Why it matters: Asked at ~50% of Pune rounds. Universal applicability + creative-application signal.
Best for: Any time-series data; user behaviour patterns; seasonal effects.
- 8
Handling missing values: imputation strategies
Simple: mean/median/mode imputation per column. Better: KNN imputation (sklearn.impute.KNNImputer) — uses similar rows' values. Better still: tree-based imputation via IterativeImputer or model-based (predict the missing value from other features). Always create a 'was missing' flag column — missingness itself often carries information.
Why it matters: Asked at ~65% of Pune rounds. The 'was missing' flag is the senior-fresher discriminator.
Best for: Real-world messy datasets (~always required).
- 9
Log transformation for skewed distributions
`np.log1p(x)` for right-skewed columns (income, prices, counts). Compresses large values + spreads small values; helps linear models that assume normality. log1p over log because it handles zeros gracefully. Reverse with expm1() for predictions.
Why it matters: Asked at ~40% of Pune rounds. Walking through 'before histogram → after histogram' signals real EDA experience.
Best for: Right-skewed continuous features; income / prices / counts.
- 10
Feature selection: filter, wrapper, embedded
Filter methods: correlation/chi-squared/mutual information (fast, model-agnostic). Wrapper methods: recursive feature elimination with a model (slow, accurate). Embedded methods: tree-based feature importance, L1 regularisation coefficients (good middle ground). Use filter for initial screening + embedded for final selection on tree-based models.
Why it matters: Asked at ~45% of Pune product company + analytics consultancy rounds. Demonstrates pragmatic ML workflow understanding.
Best for: High-dimensional datasets; interpretability requirements; model latency optimisation.
How we built this list
Techniques ranked by Pune data scientist + ML engineer interview-frequency from Archer Infotech's placement-cell debriefs over 2024-2026 cycles + production-use prevalence at Pune analytics consultancies (ZS Associates, Tiger Analytics, Mu Sigma) + product company ML teams (Druva, Helpshift, BrowserStack ML, Persistent product). Focuses on tabular data feature engineering (most common Pune ML work); deep learning feature engineering (embeddings, augmentation) covered separately in ML-engineering tracks.
FAQs
Common questions about feature engineering techniques.

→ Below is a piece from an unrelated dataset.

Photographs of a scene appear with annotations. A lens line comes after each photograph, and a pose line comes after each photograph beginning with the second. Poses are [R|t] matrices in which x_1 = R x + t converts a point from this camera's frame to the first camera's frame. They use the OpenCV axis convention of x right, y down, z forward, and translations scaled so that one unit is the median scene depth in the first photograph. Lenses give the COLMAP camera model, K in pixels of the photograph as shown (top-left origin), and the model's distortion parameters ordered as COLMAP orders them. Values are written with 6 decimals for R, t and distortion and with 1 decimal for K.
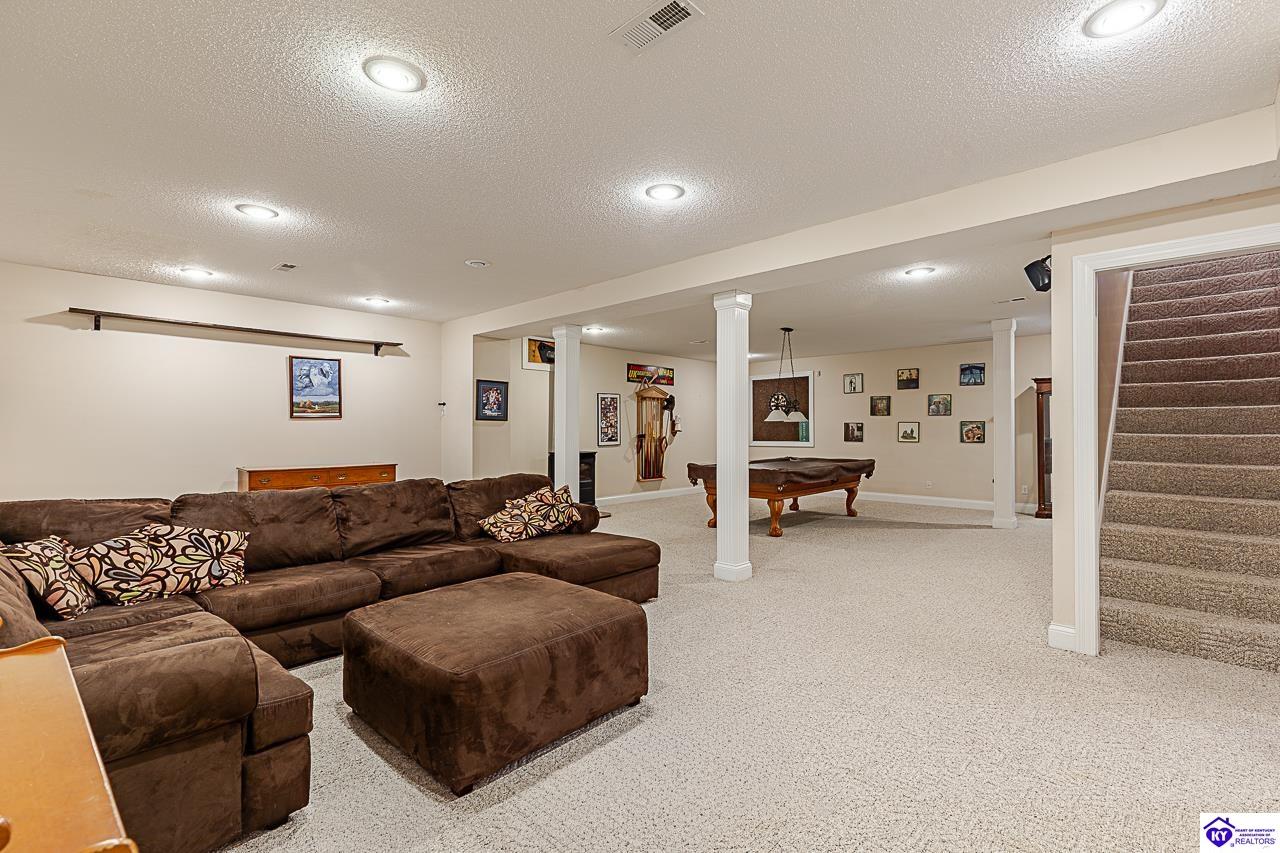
lens RADIAL K [[569.7, 0, 646.2], [0, 569.7, 425.8], [0, 0, 1]] dist [0.000417, -0.000096]
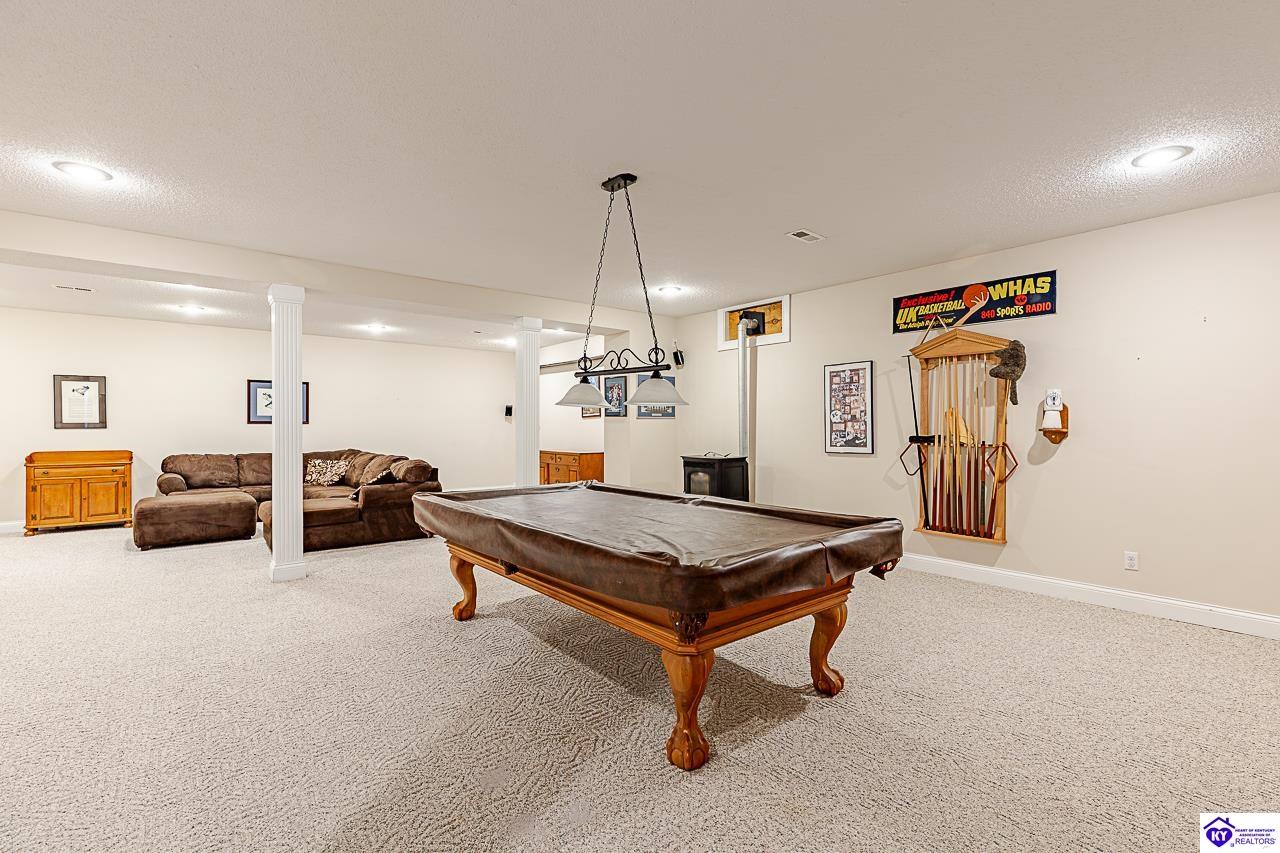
lens RADIAL K [[569.7, 0, 646.2], [0, 569.7, 425.8], [0, 0, 1]] dist [0.000417, -0.000096]
pose [[-0.127028, 0.003498, -0.991893, 0.509262], [0.008658, 0.999960, 0.002418, 0.003479], [0.991861, -0.008281, -0.127053, 0.838776]]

How much feature engineering do I need for Pune Data Analyst vs Data Scientist roles?
Data Analyst: foundation 3 (one-hot encoding, scaling, date/time extraction) at conceptual depth. Data Scientist: all 10 at working depth + ability to walk through trade-offs. ML Engineer: + deeper production patterns (feature pipelines, feature stores, versioning). The bar rises sharply with role tier.

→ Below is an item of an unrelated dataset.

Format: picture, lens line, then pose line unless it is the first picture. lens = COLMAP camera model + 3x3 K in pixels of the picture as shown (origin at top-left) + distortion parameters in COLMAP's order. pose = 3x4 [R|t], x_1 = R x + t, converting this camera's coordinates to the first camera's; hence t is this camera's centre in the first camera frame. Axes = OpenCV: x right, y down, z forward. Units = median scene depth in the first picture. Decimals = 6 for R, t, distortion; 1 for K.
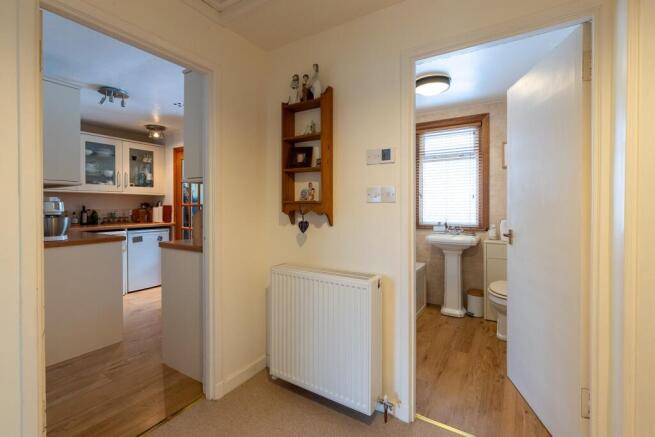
lens RADIAL K [[306.0, 0, 328.7], [0, 306.0, 211.0], [0, 0, 1]] dist [-0.001778, -0.000084]
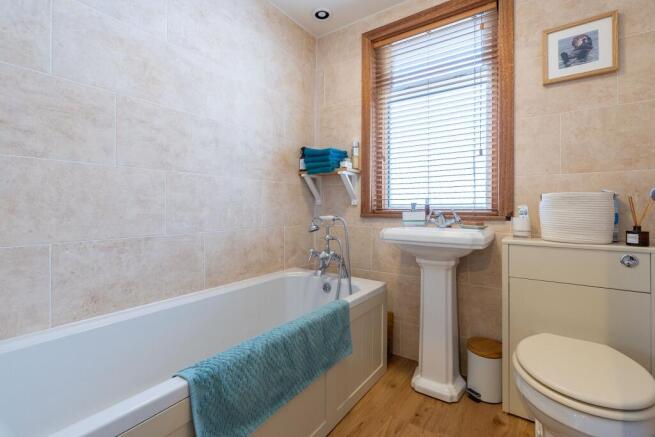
lens RADIAL K [[291.1, 0, 324.9], [0, 291.1, 211.8], [0, 0, 1]] dist [0.000026, 0.000216]
pose [[0.996759, -0.000417, -0.080440, 0.259827], [0.000368, 1.000000, -0.000619, 0.052478], [0.080441, 0.000587, 0.996759, 0.509752]]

Should I learn manual feature engineering or use automated tools (AutoML, featuretools)?
Manual first — automated tools are excellent productivity boosters but only after you understand what they're doing. Pune interview rounds probe your understanding of why a transformation matters, not just whether you applied it. Learn manual techniques on 5-10 real datasets, then use featuretools / Featurewiz / Open-FE for production.
What's the most-failed feature engineering question at Pune data scientist interviews?

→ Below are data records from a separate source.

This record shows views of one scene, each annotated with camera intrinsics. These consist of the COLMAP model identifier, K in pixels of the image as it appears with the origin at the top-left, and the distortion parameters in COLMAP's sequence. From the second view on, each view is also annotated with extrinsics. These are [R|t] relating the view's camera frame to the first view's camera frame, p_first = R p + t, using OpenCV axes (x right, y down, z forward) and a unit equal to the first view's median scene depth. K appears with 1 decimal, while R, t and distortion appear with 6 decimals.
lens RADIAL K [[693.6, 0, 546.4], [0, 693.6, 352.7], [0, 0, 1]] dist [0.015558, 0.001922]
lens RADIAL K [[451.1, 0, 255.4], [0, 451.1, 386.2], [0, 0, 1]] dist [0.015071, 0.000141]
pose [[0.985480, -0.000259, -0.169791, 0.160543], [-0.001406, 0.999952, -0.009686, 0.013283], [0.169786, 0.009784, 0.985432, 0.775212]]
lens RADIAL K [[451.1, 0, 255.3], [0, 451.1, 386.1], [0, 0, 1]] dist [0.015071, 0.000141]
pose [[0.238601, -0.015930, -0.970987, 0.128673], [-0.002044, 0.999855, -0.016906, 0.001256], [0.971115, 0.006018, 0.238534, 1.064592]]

Data leakage from target encoding + statistics computed on the full dataset. Candidates compute mean/median/target-encoding using the entire dataset including test rows. Correct pattern: fit transformer on training set only, then transform train + test separately. This signals understanding of train/test boundary integrity.
Should I use feature engineering with deep learning models too?
Less for unstructured data (images, audio, text — deep learning learns features automatically). Still useful for tabular data with deep learning — most kaggle wins on tabular use thoughtful feature engineering + a deep model. For LLM applications: prompt engineering and structured output design replace traditional feature engineering at the application layer.